石垣市立図書館は、沖縄風の外装に近代的な設備を整えた、まことに優美な施設である。内原館長は、カジュアルな服装を身にまとったはつらつとした女性で、オフィスや受付にも公立の図書館とも思えぬ活気と温かさが満ちている。
田代安定(*詳しくは前回を参照)の取材に来たというと、館長は身を乗り出して、「そうですか」と歓声を上げ、「八重山の人間は、田代のやったことにもっと注目してもいいはずなんです」と持論を展開し、秘蔵の資料を出してきてくれたのである。
これは、三木健さんという琉球新報の記者(現在は専務)が、図書館に寄託したもので、東京のあちこちの図書館をまわって集めた貴重なものである。私は、三木さんの了解を得るという前提で、その一部をコピーさせてもらった。
図書館の二階には、郷土のコーナーがあって、八重山に関する図書が集められている。このコーナーを担当しているのは飯田さん。その机の後ろには、なんと台湾コーナーがある。日本の公設図書館で台湾文庫を設けているのは、ここだけではないだろうか。それは、八重山を語るときに、台湾抜きには語れないからである。

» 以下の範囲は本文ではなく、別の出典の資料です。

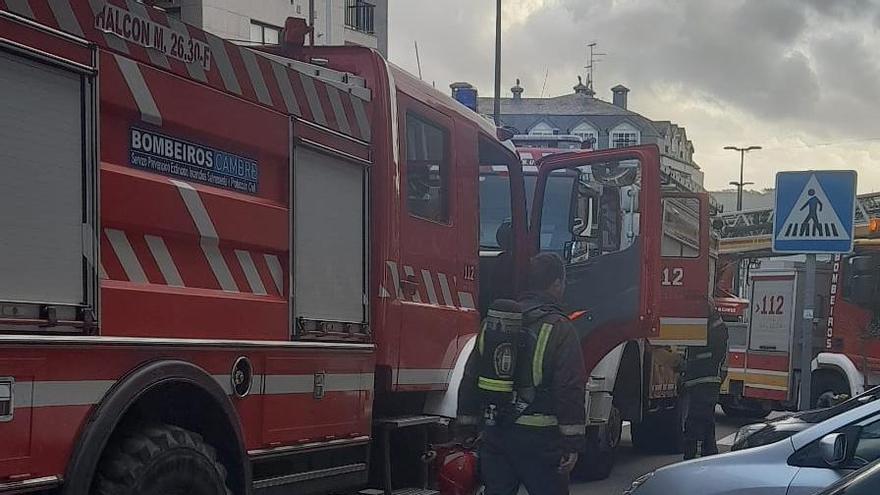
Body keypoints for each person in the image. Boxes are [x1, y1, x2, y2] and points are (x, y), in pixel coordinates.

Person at [456, 252, 587, 495]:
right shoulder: (560, 328)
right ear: (557, 284)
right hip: (540, 440)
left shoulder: (494, 323)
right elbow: (569, 388)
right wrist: (572, 443)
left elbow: (471, 376)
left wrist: (467, 427)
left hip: (496, 434)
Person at [681, 301, 729, 460]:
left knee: (695, 421)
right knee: (707, 421)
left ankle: (691, 456)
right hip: (708, 381)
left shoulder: (712, 330)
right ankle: (708, 455)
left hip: (703, 380)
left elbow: (698, 355)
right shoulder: (716, 327)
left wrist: (684, 367)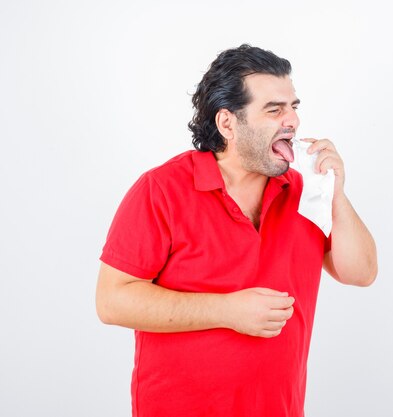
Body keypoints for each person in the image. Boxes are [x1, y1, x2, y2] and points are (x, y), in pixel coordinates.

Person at [96, 44, 377, 417]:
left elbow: (361, 273)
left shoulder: (305, 193)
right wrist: (227, 310)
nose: (291, 121)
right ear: (227, 123)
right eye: (274, 110)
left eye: (293, 106)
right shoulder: (161, 189)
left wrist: (336, 193)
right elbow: (111, 302)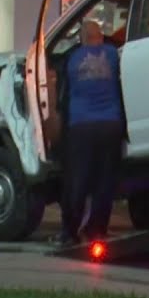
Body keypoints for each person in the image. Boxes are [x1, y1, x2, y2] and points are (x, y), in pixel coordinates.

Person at [54, 19, 126, 246]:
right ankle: (97, 230)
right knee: (105, 181)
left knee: (78, 180)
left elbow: (60, 92)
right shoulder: (113, 55)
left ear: (82, 39)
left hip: (81, 126)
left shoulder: (72, 60)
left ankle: (70, 232)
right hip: (110, 125)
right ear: (100, 36)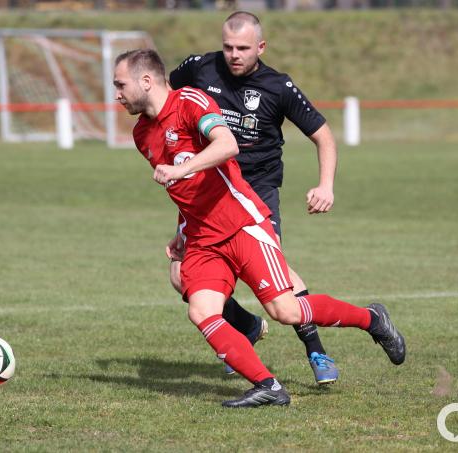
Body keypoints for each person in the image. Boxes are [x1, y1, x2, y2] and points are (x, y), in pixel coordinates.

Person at [113, 48, 406, 408]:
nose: (117, 94)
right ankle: (268, 386)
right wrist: (184, 232)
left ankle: (372, 319)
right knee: (201, 310)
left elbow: (227, 144)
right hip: (204, 238)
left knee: (285, 311)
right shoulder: (142, 133)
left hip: (242, 224)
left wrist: (181, 169)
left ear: (146, 80)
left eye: (120, 84)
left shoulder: (190, 101)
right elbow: (186, 193)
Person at [167, 11, 341, 384]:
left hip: (255, 193)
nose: (234, 54)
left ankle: (315, 349)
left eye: (243, 48)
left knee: (275, 275)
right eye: (228, 46)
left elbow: (323, 135)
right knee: (181, 275)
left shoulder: (277, 86)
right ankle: (245, 326)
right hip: (208, 193)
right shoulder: (200, 68)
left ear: (260, 47)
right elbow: (168, 101)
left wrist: (325, 185)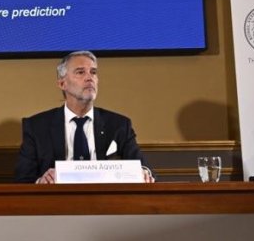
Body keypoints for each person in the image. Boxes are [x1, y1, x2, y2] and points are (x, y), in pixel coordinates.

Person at [14, 50, 155, 184]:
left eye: (93, 72)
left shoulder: (119, 124)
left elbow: (144, 168)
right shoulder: (37, 126)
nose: (89, 78)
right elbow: (23, 179)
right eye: (80, 72)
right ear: (62, 83)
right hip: (57, 203)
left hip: (106, 203)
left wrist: (143, 173)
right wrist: (41, 181)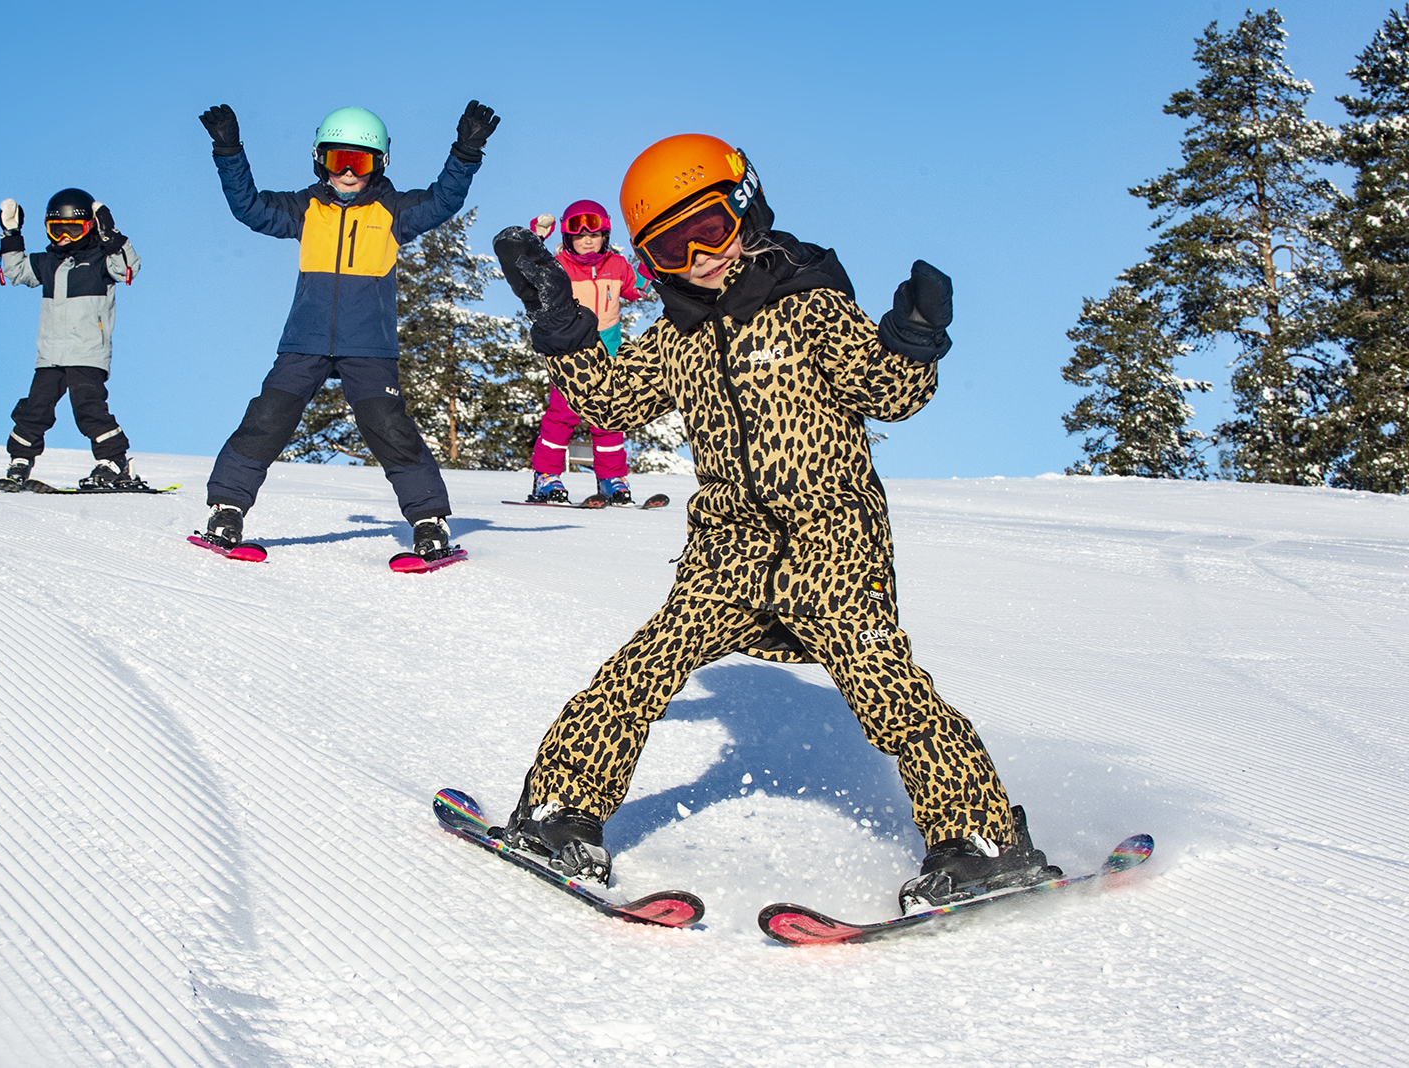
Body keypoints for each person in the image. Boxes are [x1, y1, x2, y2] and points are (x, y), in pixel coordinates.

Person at [490, 133, 1060, 914]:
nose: (700, 258)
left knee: (885, 687)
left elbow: (884, 390)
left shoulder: (809, 304)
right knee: (639, 669)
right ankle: (561, 813)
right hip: (728, 548)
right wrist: (561, 323)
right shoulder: (679, 336)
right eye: (672, 246)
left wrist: (914, 339)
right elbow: (610, 403)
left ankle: (978, 839)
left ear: (747, 209)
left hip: (831, 541)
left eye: (711, 230)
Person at [191, 100, 498, 558]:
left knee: (390, 429)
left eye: (361, 161)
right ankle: (227, 510)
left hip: (370, 347)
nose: (350, 173)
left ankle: (429, 520)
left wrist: (466, 151)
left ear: (380, 164)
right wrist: (229, 150)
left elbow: (442, 200)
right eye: (339, 161)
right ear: (320, 160)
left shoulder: (394, 211)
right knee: (267, 419)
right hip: (305, 342)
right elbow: (250, 207)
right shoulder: (305, 209)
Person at [0, 188, 146, 491]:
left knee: (89, 409)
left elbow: (128, 268)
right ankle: (20, 460)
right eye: (56, 229)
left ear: (89, 228)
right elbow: (17, 271)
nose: (63, 237)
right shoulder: (48, 263)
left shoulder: (102, 261)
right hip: (50, 354)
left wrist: (112, 236)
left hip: (87, 353)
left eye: (72, 229)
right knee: (34, 408)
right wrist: (11, 234)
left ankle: (113, 461)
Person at [524, 201, 647, 505]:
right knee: (562, 416)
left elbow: (637, 289)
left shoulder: (617, 265)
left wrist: (651, 259)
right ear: (568, 238)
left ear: (605, 234)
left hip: (608, 354)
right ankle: (546, 477)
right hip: (570, 355)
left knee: (608, 418)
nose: (588, 240)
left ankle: (612, 479)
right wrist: (536, 240)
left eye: (595, 234)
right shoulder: (560, 265)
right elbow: (533, 274)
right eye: (579, 236)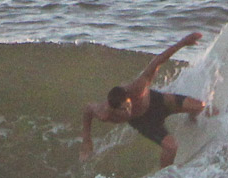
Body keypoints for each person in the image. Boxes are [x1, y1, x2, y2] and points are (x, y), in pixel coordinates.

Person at [81, 31, 208, 168]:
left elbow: (158, 61)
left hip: (157, 102)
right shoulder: (105, 113)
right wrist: (86, 140)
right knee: (171, 147)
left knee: (200, 106)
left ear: (129, 98)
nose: (127, 112)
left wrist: (183, 42)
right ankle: (164, 176)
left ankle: (191, 118)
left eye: (128, 106)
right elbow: (88, 110)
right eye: (122, 111)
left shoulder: (138, 88)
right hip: (144, 121)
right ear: (113, 109)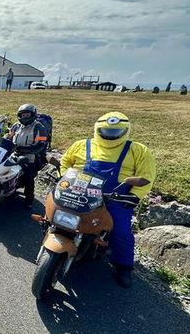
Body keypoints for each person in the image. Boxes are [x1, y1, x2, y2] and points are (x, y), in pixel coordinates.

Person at [60, 112, 156, 288]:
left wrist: (135, 196)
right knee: (55, 213)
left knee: (120, 231)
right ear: (98, 128)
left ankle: (123, 265)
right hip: (80, 192)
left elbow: (146, 176)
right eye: (106, 131)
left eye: (115, 132)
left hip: (115, 199)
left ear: (125, 130)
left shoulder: (138, 150)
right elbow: (65, 161)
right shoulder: (81, 144)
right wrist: (64, 179)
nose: (110, 136)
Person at [6, 104, 48, 208]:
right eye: (23, 115)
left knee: (29, 179)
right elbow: (8, 136)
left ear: (33, 115)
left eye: (28, 114)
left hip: (30, 158)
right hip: (14, 154)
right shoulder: (16, 126)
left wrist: (24, 150)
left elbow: (41, 146)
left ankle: (29, 200)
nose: (25, 117)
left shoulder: (39, 127)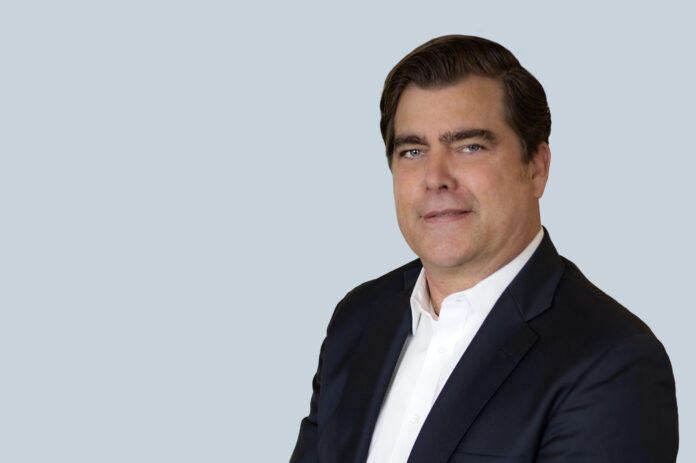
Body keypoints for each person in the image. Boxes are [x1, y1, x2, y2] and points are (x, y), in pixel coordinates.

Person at [290, 35, 679, 463]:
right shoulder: (357, 319)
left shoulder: (612, 363)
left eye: (469, 147)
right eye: (413, 151)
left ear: (537, 167)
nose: (435, 177)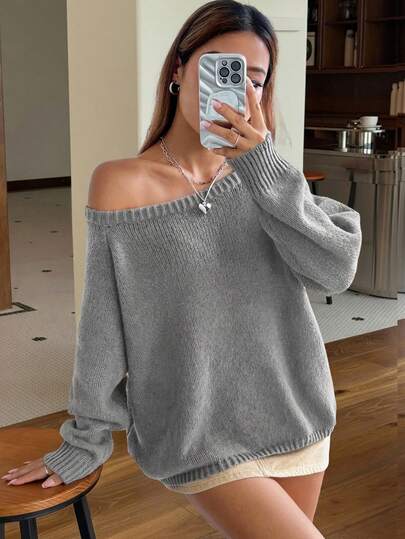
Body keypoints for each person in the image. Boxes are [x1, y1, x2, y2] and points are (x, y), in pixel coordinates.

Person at [1, 1, 362, 537]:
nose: (238, 91)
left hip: (296, 411)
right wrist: (87, 437)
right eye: (221, 69)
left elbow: (335, 271)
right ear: (179, 69)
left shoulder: (271, 181)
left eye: (254, 80)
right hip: (198, 431)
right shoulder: (120, 184)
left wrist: (263, 171)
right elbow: (103, 324)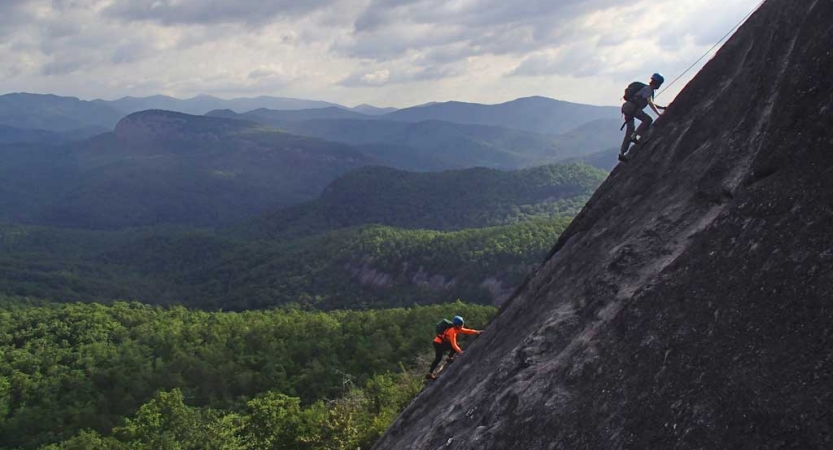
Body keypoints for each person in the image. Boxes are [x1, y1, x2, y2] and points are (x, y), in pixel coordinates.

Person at [619, 73, 667, 161]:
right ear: (657, 83)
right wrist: (659, 114)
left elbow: (651, 102)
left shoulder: (646, 89)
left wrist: (662, 108)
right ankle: (634, 136)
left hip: (627, 107)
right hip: (632, 108)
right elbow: (650, 102)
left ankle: (622, 153)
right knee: (648, 120)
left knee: (629, 130)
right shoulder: (648, 89)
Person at [426, 315, 482, 379]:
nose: (462, 326)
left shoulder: (457, 329)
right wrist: (460, 352)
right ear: (457, 325)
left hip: (443, 342)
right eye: (461, 324)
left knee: (456, 346)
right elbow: (453, 344)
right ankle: (430, 373)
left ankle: (449, 358)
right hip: (438, 343)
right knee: (438, 358)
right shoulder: (452, 331)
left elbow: (467, 331)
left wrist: (477, 332)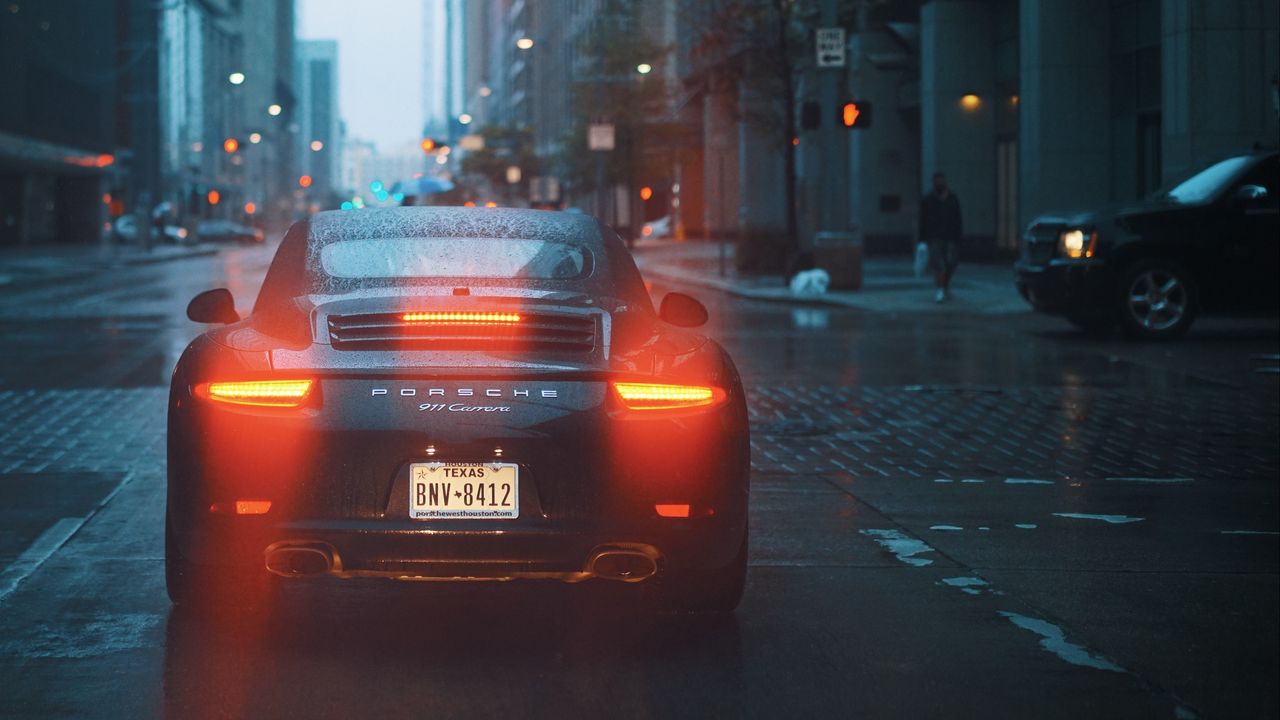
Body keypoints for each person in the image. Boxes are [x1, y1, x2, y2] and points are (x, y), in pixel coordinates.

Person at [919, 172, 963, 302]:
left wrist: (959, 236)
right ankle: (940, 289)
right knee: (939, 265)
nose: (939, 183)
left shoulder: (953, 198)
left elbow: (958, 218)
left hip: (951, 236)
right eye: (937, 181)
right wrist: (922, 240)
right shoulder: (927, 200)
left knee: (951, 264)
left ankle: (944, 286)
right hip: (933, 237)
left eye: (941, 181)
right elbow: (923, 220)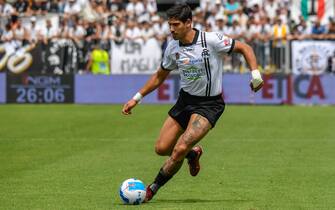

石垣市が平成3年に出した「八重山写真帖・20世紀のわだち」という写真集がある。上下巻の立派なものだが、その第四章は、「憧れの台湾」となっている。台湾には、鉄道も、帝大も、デパートも、エスカレーターもあった。これらは当時、本島にもなく、台北は石垣から見てもっとも近い憧れの大都会だったのである。